__Work order__:
Retype the entries. Match them exactly.

(Data records)
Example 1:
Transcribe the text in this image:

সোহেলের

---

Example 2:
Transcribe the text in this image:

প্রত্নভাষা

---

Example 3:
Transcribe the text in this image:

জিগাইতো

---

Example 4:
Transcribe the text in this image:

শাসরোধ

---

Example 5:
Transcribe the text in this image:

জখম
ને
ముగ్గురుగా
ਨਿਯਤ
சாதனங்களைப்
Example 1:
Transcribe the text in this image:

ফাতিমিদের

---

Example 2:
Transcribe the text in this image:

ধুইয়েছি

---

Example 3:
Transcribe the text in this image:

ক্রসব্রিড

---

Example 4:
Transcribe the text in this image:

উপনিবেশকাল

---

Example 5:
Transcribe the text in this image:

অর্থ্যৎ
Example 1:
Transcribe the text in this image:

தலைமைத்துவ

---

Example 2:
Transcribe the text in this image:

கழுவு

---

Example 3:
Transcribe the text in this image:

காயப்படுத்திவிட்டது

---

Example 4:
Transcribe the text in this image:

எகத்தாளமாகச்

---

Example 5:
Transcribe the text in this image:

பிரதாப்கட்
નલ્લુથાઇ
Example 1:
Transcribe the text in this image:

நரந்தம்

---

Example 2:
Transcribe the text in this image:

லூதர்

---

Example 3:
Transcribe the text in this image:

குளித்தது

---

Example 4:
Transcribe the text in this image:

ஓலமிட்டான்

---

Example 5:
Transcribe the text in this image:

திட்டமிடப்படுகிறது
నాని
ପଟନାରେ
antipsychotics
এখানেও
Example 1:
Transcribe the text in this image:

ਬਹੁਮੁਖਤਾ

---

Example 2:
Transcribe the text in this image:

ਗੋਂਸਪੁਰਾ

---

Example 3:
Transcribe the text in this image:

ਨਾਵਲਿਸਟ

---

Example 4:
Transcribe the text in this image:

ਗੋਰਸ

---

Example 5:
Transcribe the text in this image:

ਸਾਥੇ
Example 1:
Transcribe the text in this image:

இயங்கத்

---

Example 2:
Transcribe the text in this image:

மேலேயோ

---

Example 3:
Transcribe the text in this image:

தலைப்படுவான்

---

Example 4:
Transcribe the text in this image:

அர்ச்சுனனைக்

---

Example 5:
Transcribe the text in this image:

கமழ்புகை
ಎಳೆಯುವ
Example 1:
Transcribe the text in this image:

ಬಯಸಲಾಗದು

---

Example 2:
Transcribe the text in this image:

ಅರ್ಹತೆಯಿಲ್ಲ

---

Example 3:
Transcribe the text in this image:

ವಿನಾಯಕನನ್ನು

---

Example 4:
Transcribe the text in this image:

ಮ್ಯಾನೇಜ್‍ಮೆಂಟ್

__Result for this task__:
Example 1:
Transcribe the text in this image:

সোহেলের

---

Example 2:
Transcribe the text in this image:

প্রত্নভাষা

---

Example 3:
Transcribe the text in this image:

জিগাইতো

---

Example 4:
Transcribe the text in this image:

শাসরোধ

---

Example 5:
Transcribe the text in this image:

জখম
ને
ముగ్గురుగా
ਨਿਯਤ
சாதனங்களைப்
Example 1:
Transcribe the text in this image:

ফাতিমিদের

---

Example 2:
Transcribe the text in this image:

ধুইয়েছি

---

Example 3:
Transcribe the text in this image:

ক্রসব্রিড

---

Example 4:
Transcribe the text in this image:

উপনিবেশকাল

---

Example 5:
Transcribe the text in this image:

অর্থ্যৎ
Example 1:
Transcribe the text in this image:

தலைமைத்துவ

---

Example 2:
Transcribe the text in this image:

கழுவு

---

Example 3:
Transcribe the text in this image:

காயப்படுத்திவிட்டது

---

Example 4:
Transcribe the text in this image:

எகத்தாளமாகச்

---

Example 5:
Transcribe the text in this image:

பிரதாப்கட்
નલ્લુથાઇ
Example 1:
Transcribe the text in this image:

நரந்தம்

---

Example 2:
Transcribe the text in this image:

லூதர்

---

Example 3:
Transcribe the text in this image:

குளித்தது

---

Example 4:
Transcribe the text in this image:

ஓலமிட்டான்

---

Example 5:
Transcribe the text in this image:

திட்டமிடப்படுகிறது
నాని
ପଟନାରେ
antipsychotics
এখানেও
Example 1:
Transcribe the text in this image:

ਬਹੁਮੁਖਤਾ

---

Example 2:
Transcribe the text in this image:

ਗੋਂਸਪੁਰਾ

---

Example 3:
Transcribe the text in this image:

ਨਾਵਲਿਸਟ

---

Example 4:
Transcribe the text in this image:

ਗੋਰਸ

---

Example 5:
Transcribe the text in this image:

ਸਾਥੇ
Example 1:
Transcribe the text in this image:

இயங்கத்

---

Example 2:
Transcribe the text in this image:

மேலேயோ

---

Example 3:
Transcribe the text in this image:

தலைப்படுவான்

---

Example 4:
Transcribe the text in this image:

அர்ச்சுனனைக்

---

Example 5:
Transcribe the text in this image:

கமழ்புகை
ಎಳೆಯುವ
Example 1:
Transcribe the text in this image:

ಬಯಸಲಾಗದು

---

Example 2:
Transcribe the text in this image:

ಅರ್ಹತೆಯಿಲ್ಲ

---

Example 3:
Transcribe the text in this image:

ವಿನಾಯಕನನ್ನು

---

Example 4:
Transcribe the text in this image:

ಮ್ಯಾನೇಜ್‍ಮೆಂಟ್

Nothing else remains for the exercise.